When her mother laid her on the doctor’s cot, she saw her blood on her mother’s shirt. It was not a blob, or smear. No, it looked as though her face had imprinted itself there in blood—a small eye hole, a smooth cheek, and a gaping mouth. Sometimes, now, walking in the woods, she would see a blot of color somewhere—lichen on a tree trunk, or a boulder sneering out from green grass—and think of this half face, her face. It was a death mask of a death she had cheated. She saw this mask many places, on many things. In other colors. The green blood of trees. Blue blood of water. Blowing white flower petals. Whatever made those things alive, whatever was the core that made them unknowable.

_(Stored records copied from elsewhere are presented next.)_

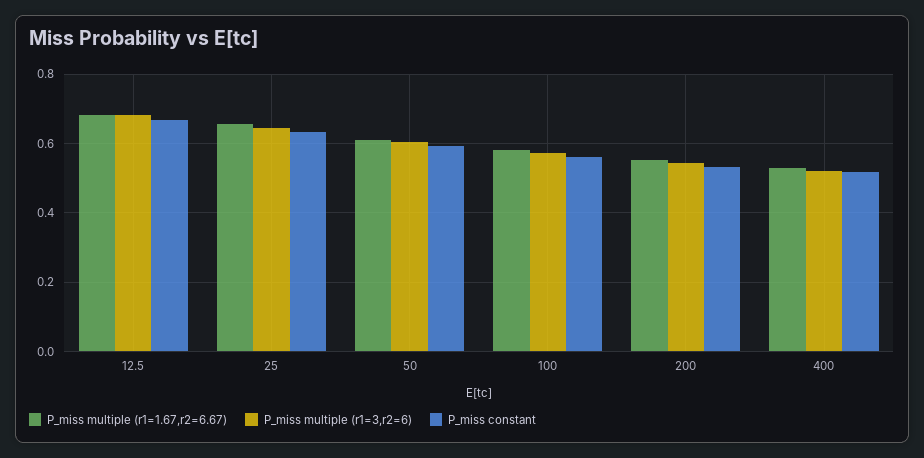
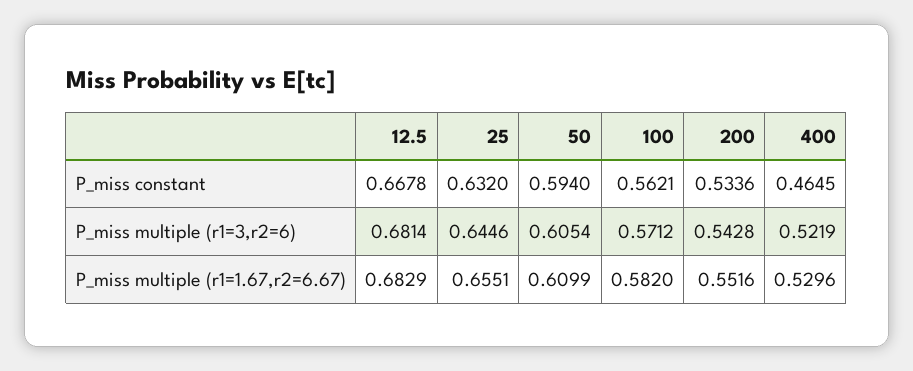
P_miss constant, 400: 0.52 -> 0.4645

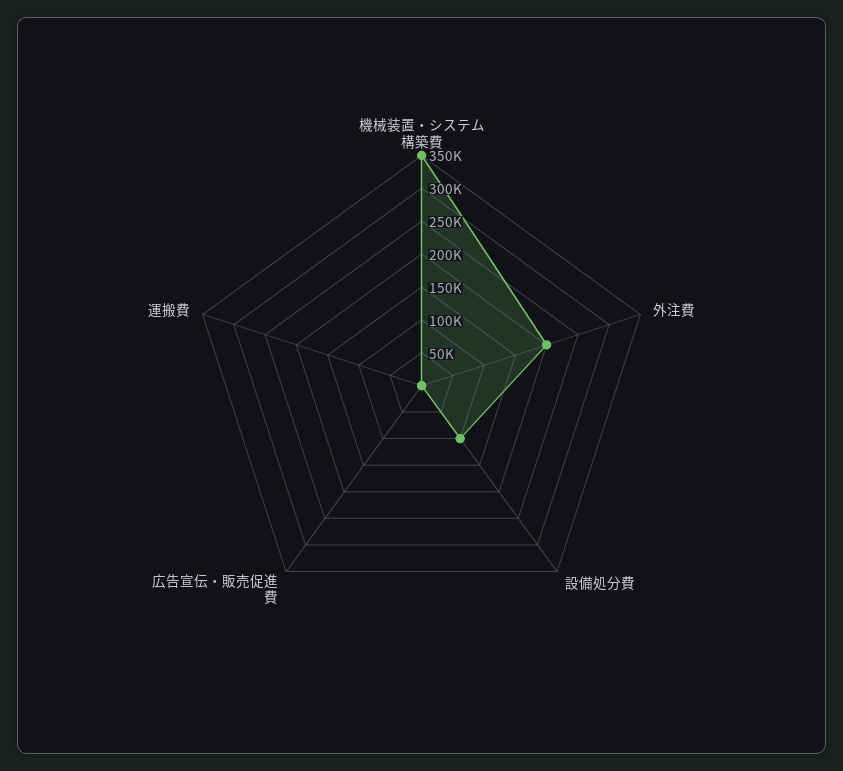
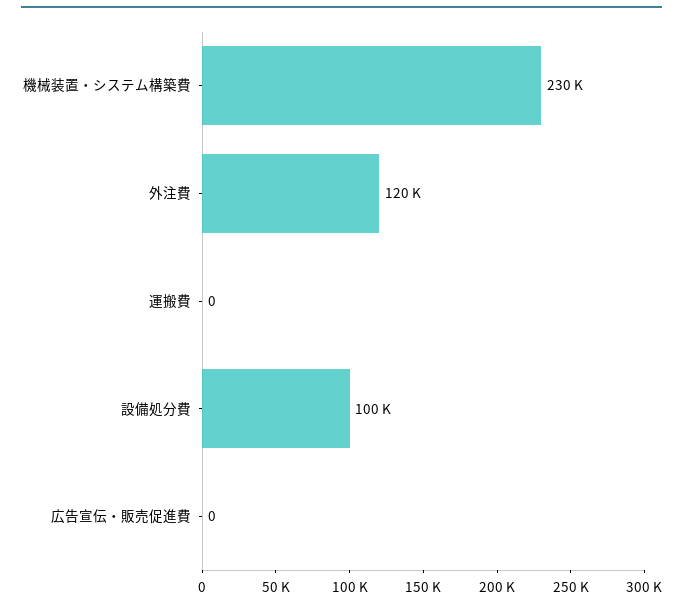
機械装置・システム構築費: 350000 -> 230000
外注費: 200000 -> 120000

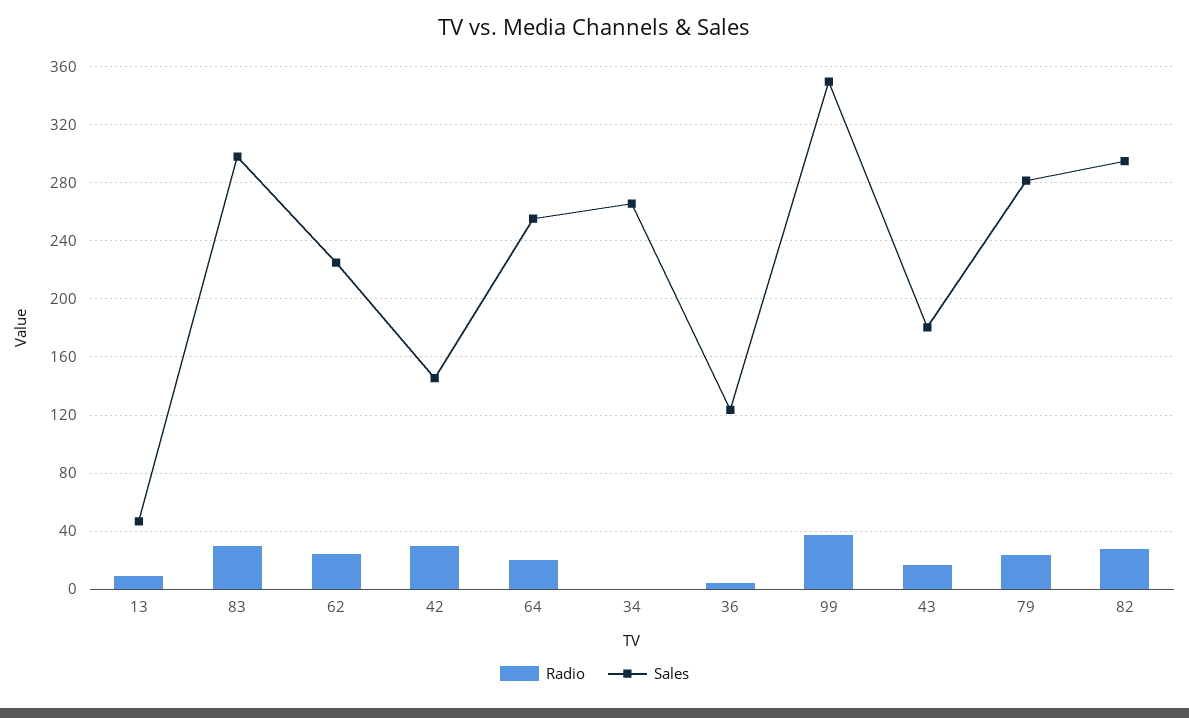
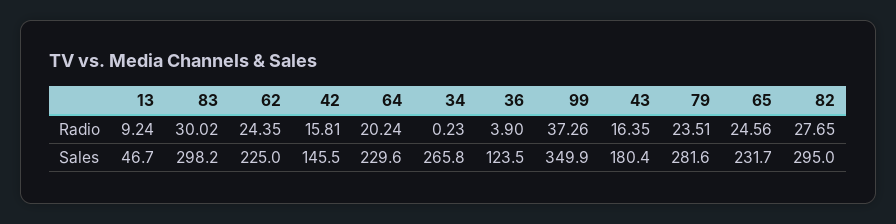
Radio, 42: 30 -> 15.81
Sales, 64: 255 -> 229.6
Radio, 65: none -> 24.56
Sales, 65: none -> 231.7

When she saw her mother again, it was the next day and the mark was gone. A new shirt. Clean, peach. Agnes remembered being angry that her mother would discard the mark of such a moment.
But it had happened before, those dashes to the doctor. They would happen again.
“She’s building a tolerance,” Agnes remembered the doctor saying of the medicine.
“What can you do about that?” her mother asked.
“Nothing. This is where we are. Unless you’ve got different air to breathe,” she said, trailing off. Then she snorted bitterly because it was an absurd idea. Different air to breathe.